スキルアップとキャリアプラン
スキルという言葉をよく聞くようになりました。「スキルが高い人」とか、「スキルを持っている人」なんていうふうに使うのではないでしょうか。早く走れる人をスキルが高いと言ったり、たくさん食べられる人をスキルも持ってるなんて言うことはありません。どうやら身体的な能力とは別のものを言うようですね。
辞書で調べるとこう出ています。「獲得された技能」。獲得されたというのがミソで、持って生まれたものではなくて、その後の努力によって獲得されたものなんですね。努力や経験によって獲得された技能、これをスキルというようです。
高校や大学の入学試験では「学力」を試されますが、就職試験ではこのスキルが問われるのです。単なる知識だけではなく、それを使って何ができるか、それがスキルだとも言えます。努力や経験によって獲得された「何ができるか」、それを表したものがスキルです。
スキルは、学習と経験によって獲得され蓄積されます。すると私たちは、長く働くとそれだけたくさんのスキルが蓄積され、長年働いてきた人はスキルが高いと思いがちです。それも間違いではありませんが、スキルは経験したその場所でしか通用しない「ローカルスキル」と、どこへ行っても通用する「ポータブルスキル」の2種類あることを知っておきましょう。長年働いて蓄積されるのは、ローカルスキルの方です。ローカルスキルは、とても役に立つ一方で、そこでしか通用しないという欠点があります。ある仕事に精通していても、職場を変わると「ウチにはウチのやり方があるから」と言われればお終いです。使う機械や道具がちがったり、環境や条件が変わると、それまでと同じようには行かなくなるものです。
一方、職場を変わっても通用するようなスキルがあります。その代表格は「資格」です。資格は共通の基準に従ってスキルを評価し認めた証です。どこにでも持ち運んで使えるスキルという意味で、ポータブルスキルと言われています。人生100年時代になり働く時間が長くなって、転職したりしながらステップアップするキャリア形成も普通になってきました。このような今の社会では、どこでも通用するポータブルスキルが重要視されるのです。
もし色々な事情で前の仕事を辞めざるを得なくなったりしたとき、不運だと嘆くのか、それともチャンスだと前向きに捉えるのか、それは人それぞれです。チャンスと捉える人は、それはスキルアップのチャンスだと考えるからです。働いているとローカルスキルを得るためには一生懸命になりますが、今の仕事とは直接は関係のないスキルや、将来役立つかもしれないスキルの習得のためには時間を取れないのが現実です。次の就職までのインターバルは、新たなスキル、それもポータブルスキルである資格を取得する絶好のチャンスなのです。

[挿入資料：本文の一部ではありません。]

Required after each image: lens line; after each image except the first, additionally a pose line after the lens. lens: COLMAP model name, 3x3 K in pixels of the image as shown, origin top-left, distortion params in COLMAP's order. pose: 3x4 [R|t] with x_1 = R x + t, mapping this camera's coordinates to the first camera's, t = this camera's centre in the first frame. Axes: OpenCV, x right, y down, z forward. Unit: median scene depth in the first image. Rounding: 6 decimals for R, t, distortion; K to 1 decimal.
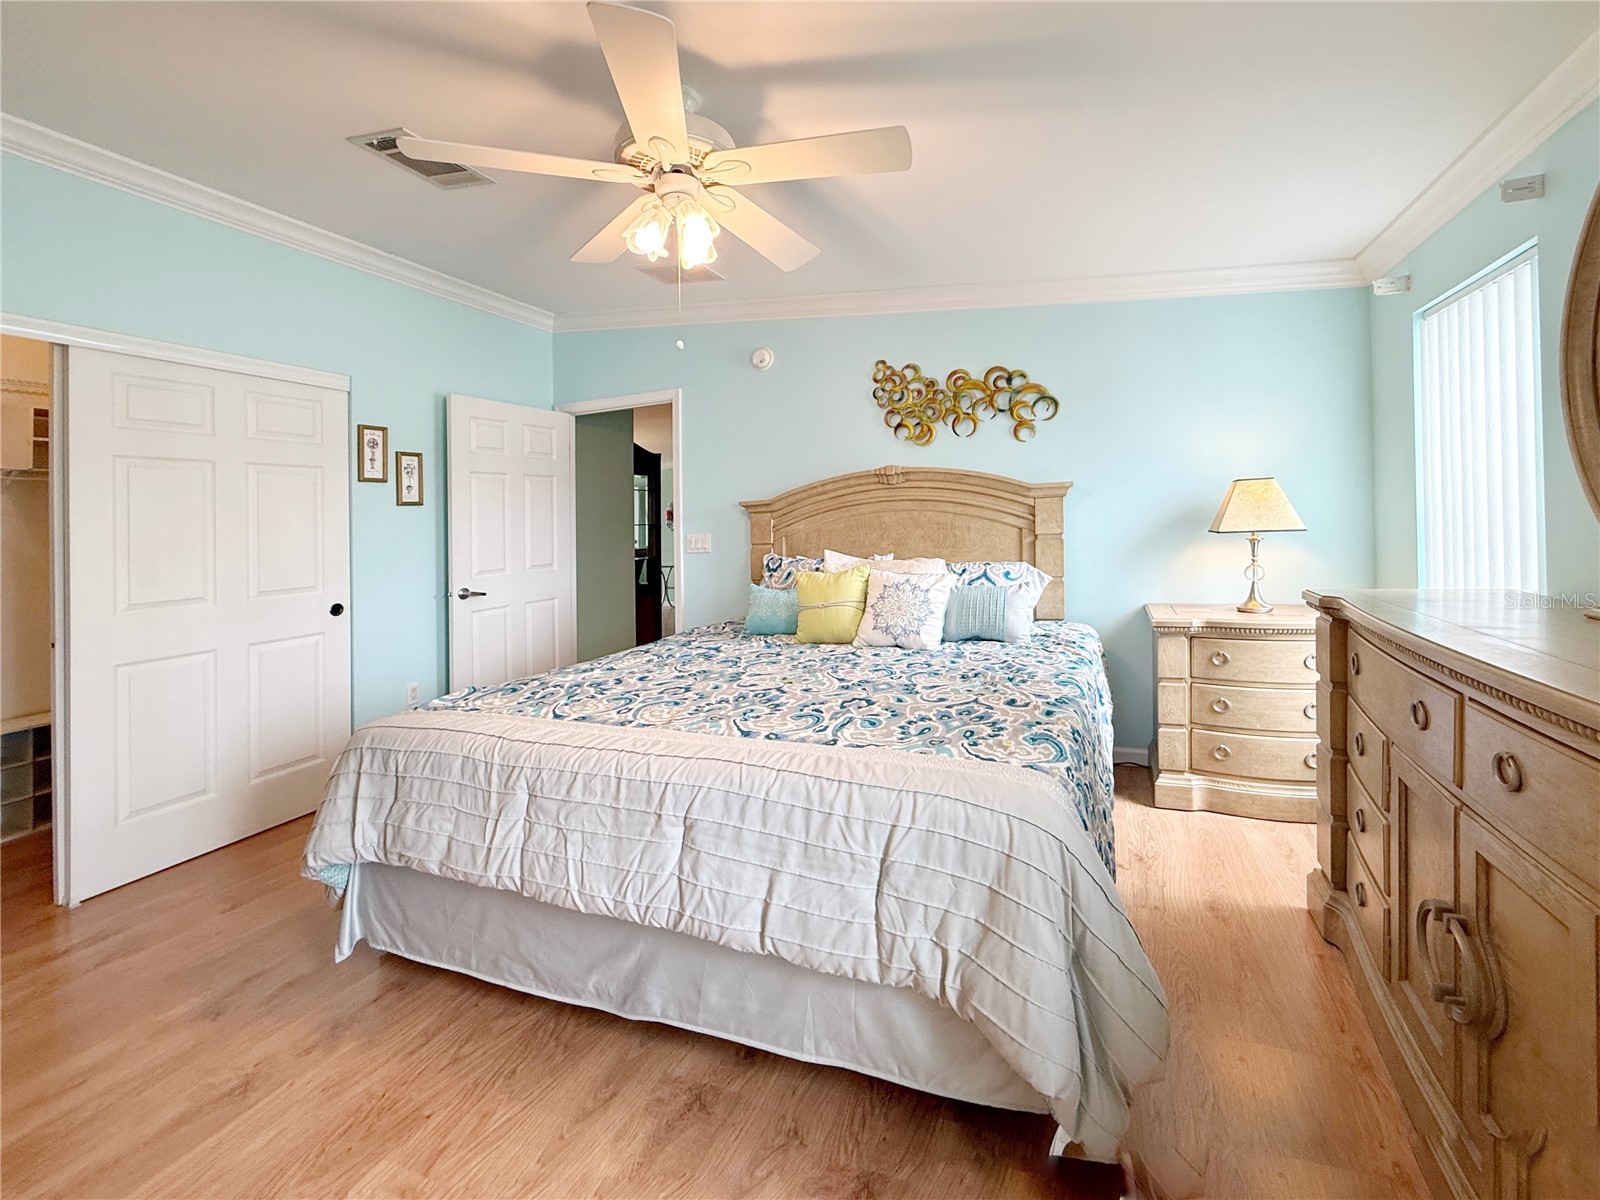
lens RADIAL K [[644.0, 0, 854.2], [0, 644.0, 514.1], [0, 0, 1]] dist [-0.000509, 0.000181]
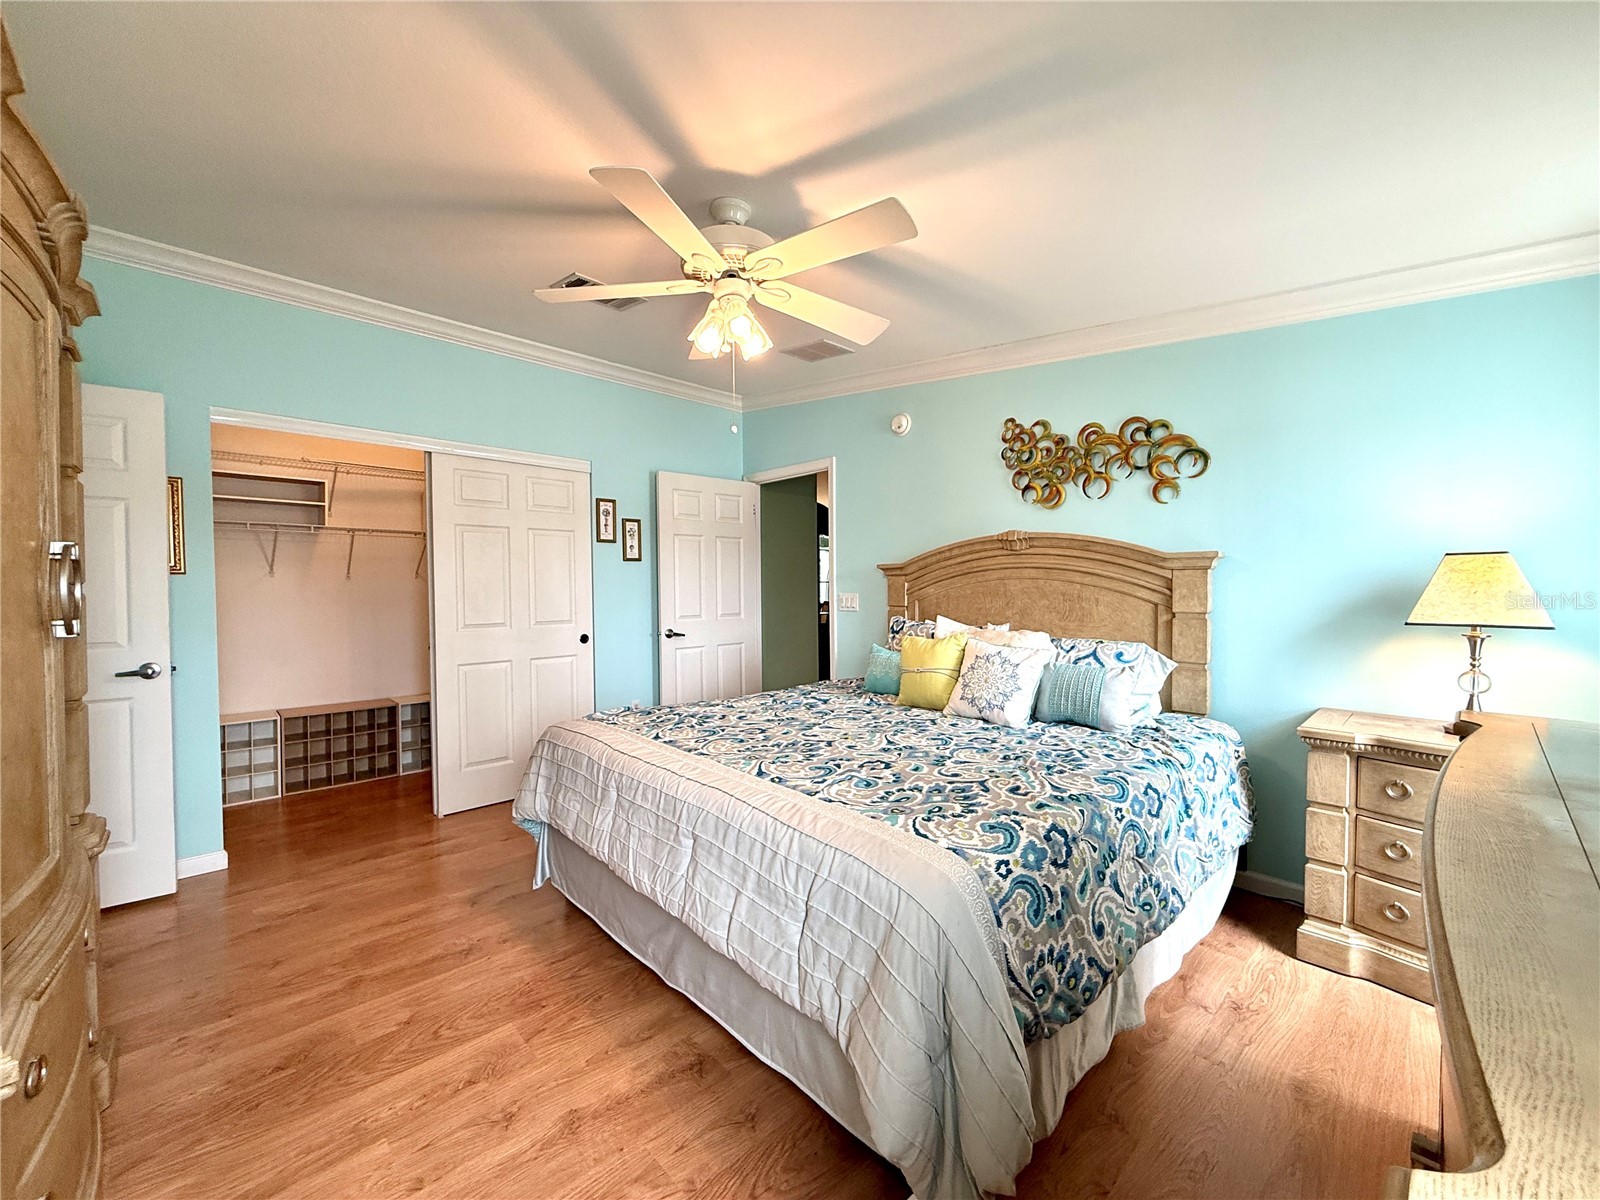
lens RADIAL K [[644.0, 0, 799.4], [0, 644.0, 598.1], [0, 0, 1]] dist [-0.000509, 0.000181]
pose [[0.896668, 0.047050, -0.440196, 0.241733], [-0.029101, 0.998450, 0.047441, -0.015136], [0.441746, -0.029729, 0.896647, 0.014958]]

このように考えると、再就職というのはスキルアップをする充電期間としてとても重要な時間だとみることができます。雇用保険をもらって少しのんびりしたいと考える方もいるとかと思いますが、もしかするとそれはもったいないことかもしれません。これまでじっくり取り組めなかったスキルアップのために使える時間が手に入ったのだと考えるようにしましょう。
もちろんスキルアップは今の仕事を続けながらでも可能です。今の仕事に役立つ資格を取ったり、将来やりたいことを実現するための転職に向けての準備だったり、働きながらでも学び続けることがとても大事です。
スキルアップのために利用できる制度には、「公的職業訓練(ハロートレーニング)」や「教育訓練」などがあります。これらの制度は、訓練の受講費用が無料だったり、かかった費用の一部が戻ってきたり、さらには生活のために給付金をもらいながら学べる支援制度もあります。(支援制度の利用には一定の要件があります。)
こういった制度を上手に利用しながら、将来を見据えて計画的にスキルアップを図るためには、誰もが自分のキャリアプランを考えてみることが必要です。そのためにとても役に立つものが二つあります。それは、「ジョブ・カード」と「キャリアコンサルティング」です。ジョブ・カードは国が定めた様式の呼び名で、私たちのキャリアを「見える化する」ツールで、手書きでもエクセルでも作ることができます。キャリアコンサルティングは、資格を持った専門家によって1対1で行う、キャリアプランを考えたりそれを実現させるための支援のことです。
みなさんが使える制度は、みなさんが思ってる以上にたくさんあります。専門家(キャリアコンサルタント)の支援を上手に活用しながら(キャリアコンサルティング)、あなたらしいキャリアを歩んでいきましょう。